USP/HCRP - Hospital das Clínicas de Ribeirão Preto (SP) — Prova 2019
Homem, 45 anos, hipertenso e diabético há 10 anos. Há 4 meses apresentava-se assintomático, com PA: 128 x 82 mmHg e os seguintes exames laboratoriais: creatinina: 1,0 mg/dl, ureia: 33 mg/dl, hemoglobina glicada: 6,9% urina I sem alterações e proteinúria: 120 mg/24hs (VR < 150 mg/24hs). Há 3 meses fez uso de cetoprofeno, durante 1 semana, por dor em ombro. Há 1 mês refere urina espumosa e aumento da pressão arterial. Exames laboratoriais atuais: creatinina: 3,8 mg/dl. ureia: 118 mg/dl, hemoglobina glicada: 7,2%, urina I: proteína 2+, hemácias: 250 por campo (15% de acantócitos) e proteinúria: 1700 mg/24hs. Qual é o diagnóstico mais provável?
Declínio rápido da função renal + proteinúria + hematúria dismórfica (acantócitos) = Glomerulonefrite Rapidamente Progressiva.
A Glomerulonefrite Rapidamente Progressiva (GRP) é caracterizada por uma perda rápida da função renal, geralmente em semanas a meses. A presença de acantócitos no sedimento urinário é um forte indicativo de sangramento glomerular, diferenciando-a de outras causas de injúria renal aguda e apontando para uma doença glomerular inflamatória grave.

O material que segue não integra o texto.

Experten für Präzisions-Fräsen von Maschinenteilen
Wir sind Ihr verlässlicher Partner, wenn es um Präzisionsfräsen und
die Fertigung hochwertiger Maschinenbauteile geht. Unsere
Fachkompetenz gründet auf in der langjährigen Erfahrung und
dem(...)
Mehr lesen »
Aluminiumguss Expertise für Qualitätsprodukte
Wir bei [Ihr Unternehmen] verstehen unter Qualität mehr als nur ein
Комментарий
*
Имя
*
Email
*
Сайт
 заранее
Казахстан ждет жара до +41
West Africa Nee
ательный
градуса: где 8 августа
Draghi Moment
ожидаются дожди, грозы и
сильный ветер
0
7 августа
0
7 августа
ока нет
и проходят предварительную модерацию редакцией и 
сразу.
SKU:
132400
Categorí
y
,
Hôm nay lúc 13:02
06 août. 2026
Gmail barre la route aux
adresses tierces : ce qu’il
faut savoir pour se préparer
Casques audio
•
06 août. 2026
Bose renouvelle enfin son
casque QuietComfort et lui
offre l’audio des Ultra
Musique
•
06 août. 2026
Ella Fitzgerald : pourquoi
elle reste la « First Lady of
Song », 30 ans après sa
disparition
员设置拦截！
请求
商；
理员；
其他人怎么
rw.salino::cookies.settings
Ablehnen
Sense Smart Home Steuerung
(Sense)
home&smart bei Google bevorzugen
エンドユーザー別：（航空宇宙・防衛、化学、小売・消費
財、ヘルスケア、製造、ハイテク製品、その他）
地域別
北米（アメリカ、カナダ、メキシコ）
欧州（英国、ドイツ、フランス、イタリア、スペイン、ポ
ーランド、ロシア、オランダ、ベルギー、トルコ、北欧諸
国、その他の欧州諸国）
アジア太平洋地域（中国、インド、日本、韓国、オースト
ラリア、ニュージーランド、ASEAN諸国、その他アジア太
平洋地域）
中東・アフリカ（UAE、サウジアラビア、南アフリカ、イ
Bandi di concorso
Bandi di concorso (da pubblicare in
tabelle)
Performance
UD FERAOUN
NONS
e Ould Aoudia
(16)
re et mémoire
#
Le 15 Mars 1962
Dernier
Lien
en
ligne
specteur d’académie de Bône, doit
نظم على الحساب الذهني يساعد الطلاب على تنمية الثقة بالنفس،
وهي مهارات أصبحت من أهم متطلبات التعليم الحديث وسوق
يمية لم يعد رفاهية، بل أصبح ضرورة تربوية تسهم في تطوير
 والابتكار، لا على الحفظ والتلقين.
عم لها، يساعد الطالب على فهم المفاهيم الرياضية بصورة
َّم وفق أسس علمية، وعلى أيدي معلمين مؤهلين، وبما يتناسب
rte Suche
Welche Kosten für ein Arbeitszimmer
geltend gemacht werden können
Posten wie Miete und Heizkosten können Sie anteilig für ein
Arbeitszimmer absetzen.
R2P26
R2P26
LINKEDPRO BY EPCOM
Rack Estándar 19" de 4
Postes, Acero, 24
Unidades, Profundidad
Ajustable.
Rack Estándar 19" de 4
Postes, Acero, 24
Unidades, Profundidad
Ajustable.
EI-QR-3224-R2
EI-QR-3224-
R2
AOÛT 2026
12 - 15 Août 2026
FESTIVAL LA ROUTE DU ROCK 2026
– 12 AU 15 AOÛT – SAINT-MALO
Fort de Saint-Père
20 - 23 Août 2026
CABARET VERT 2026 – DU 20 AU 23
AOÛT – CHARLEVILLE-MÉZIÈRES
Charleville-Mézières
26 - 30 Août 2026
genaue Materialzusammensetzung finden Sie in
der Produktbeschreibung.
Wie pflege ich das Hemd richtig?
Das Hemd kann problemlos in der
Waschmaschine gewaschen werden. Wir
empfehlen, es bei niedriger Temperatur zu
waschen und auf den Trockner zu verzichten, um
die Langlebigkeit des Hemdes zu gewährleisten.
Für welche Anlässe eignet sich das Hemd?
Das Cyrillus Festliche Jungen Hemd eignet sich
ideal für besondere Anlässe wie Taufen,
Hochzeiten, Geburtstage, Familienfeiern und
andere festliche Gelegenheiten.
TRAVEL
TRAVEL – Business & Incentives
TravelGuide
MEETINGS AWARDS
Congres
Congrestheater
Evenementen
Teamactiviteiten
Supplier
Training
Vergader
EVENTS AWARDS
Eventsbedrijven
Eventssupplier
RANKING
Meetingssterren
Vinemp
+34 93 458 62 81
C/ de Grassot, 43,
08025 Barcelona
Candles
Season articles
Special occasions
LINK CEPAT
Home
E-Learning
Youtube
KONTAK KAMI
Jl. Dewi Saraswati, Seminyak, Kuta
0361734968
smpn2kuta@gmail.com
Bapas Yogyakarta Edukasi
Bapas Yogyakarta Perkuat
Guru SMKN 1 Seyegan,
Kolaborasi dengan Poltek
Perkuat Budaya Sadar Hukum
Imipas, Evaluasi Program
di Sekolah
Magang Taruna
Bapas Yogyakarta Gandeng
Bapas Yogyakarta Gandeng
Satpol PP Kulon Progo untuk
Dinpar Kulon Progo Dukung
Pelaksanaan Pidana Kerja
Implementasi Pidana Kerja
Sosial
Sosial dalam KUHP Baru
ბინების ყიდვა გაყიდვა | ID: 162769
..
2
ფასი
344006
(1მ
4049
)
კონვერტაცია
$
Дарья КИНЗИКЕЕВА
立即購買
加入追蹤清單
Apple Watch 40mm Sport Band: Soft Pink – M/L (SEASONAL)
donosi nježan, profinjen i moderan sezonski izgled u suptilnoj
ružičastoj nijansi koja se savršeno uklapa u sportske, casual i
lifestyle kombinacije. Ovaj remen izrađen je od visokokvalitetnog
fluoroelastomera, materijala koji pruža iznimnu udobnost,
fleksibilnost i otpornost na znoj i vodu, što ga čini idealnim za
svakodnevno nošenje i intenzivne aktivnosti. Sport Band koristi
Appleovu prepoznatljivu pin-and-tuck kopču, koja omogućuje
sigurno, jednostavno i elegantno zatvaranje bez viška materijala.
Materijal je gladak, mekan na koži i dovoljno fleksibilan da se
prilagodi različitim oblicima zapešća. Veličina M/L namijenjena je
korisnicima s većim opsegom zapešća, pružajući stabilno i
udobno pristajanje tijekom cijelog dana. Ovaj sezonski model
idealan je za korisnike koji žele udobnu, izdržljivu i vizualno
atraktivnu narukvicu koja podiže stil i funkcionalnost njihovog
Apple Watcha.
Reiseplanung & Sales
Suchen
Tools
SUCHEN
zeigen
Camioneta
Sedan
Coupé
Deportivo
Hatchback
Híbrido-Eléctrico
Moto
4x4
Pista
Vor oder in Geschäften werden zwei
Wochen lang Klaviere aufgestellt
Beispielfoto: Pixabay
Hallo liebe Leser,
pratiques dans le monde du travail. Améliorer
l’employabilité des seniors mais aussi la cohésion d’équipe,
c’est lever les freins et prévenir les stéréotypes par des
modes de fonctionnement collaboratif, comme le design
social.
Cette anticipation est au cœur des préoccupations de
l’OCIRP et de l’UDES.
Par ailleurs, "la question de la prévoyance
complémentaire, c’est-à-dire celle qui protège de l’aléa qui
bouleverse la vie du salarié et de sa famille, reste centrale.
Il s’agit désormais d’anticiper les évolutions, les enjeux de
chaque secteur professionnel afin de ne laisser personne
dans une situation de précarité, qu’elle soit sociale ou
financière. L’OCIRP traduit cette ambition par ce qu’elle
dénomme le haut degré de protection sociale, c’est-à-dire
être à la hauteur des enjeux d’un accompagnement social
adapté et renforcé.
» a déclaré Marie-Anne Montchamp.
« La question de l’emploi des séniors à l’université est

A Glomerulonefrite Rapidamente Progressiva (GRP) é uma síndrome clínica caracterizada por uma perda rápida e progressiva da função renal, que se manifesta como um aumento da creatinina sérica em mais de 50% em um período de dias a meses. É uma emergência nefrológica que, se não tratada prontamente, pode levar à doença renal terminal. A GRP pode ser primária (idiopática) ou secundária a doenças sistêmicas como vasculites (ANCA-associadas), lúpus eritematoso sistêmico ou síndrome de Goodpasture. O diagnóstico da GRP é baseado na tríade de injúria renal aguda, proteinúria e um sedimento urinário ativo com hematúria dismórfica (especialmente acantócitos) e cilindros hemáticos. A biópsia renal é fundamental para confirmar o diagnóstico, identificar o tipo histológico (presença de crescentes glomerulares) e guiar o tratamento. A presença de crescentes em mais de 50% dos glomérulos é patognomônica. O caso clínico ilustra bem a apresentação típica, com a rápida deterioração da função renal e os achados urinários característicos. O tratamento da GRP é agressivo e visa suprimir a resposta inflamatória para preservar a função renal. Geralmente envolve corticosteroides em altas doses (pulsoterapia com metilprednisolona) e agentes imunossupressores como ciclofosfamida ou rituximabe, além de plasmaférese em casos selecionados (ex: síndrome de Goodpasture). O prognóstico depende da rapidez do diagnóstico e início do tratamento, bem como da extensão do dano renal no momento da apresentação.
Os principais achados incluem um rápido aumento da creatinina sérica, proteinúria significativa (geralmente na faixa nefrítica), e um sedimento urinário ativo com hematúria, leucocitúria e, crucialmente, hemácias dismórficas como os acantócitos, que indicam sangramento de origem glomerular.
A Nefropatia Diabética geralmente tem uma progressão mais lenta da disfunção renal e, embora cause proteinúria, raramente apresenta um sedimento urinário com hematúria dismórfica ou acantócitos. A GRP, por outro lado, cursa com deterioração renal aguda e achados de inflamação glomerular ativa na urina.
O cetoprofeno, um AINE, pode causar injúria renal aguda, incluindo nefrite túbulo-intersticial aguda. No entanto, a presença de acantócitos e a proteinúria elevada no paciente apontam mais fortemente para uma doença glomerular, embora a nefrotoxicidade por AINEs possa ter contribuído para a injúria renal de base ou agravado o quadro.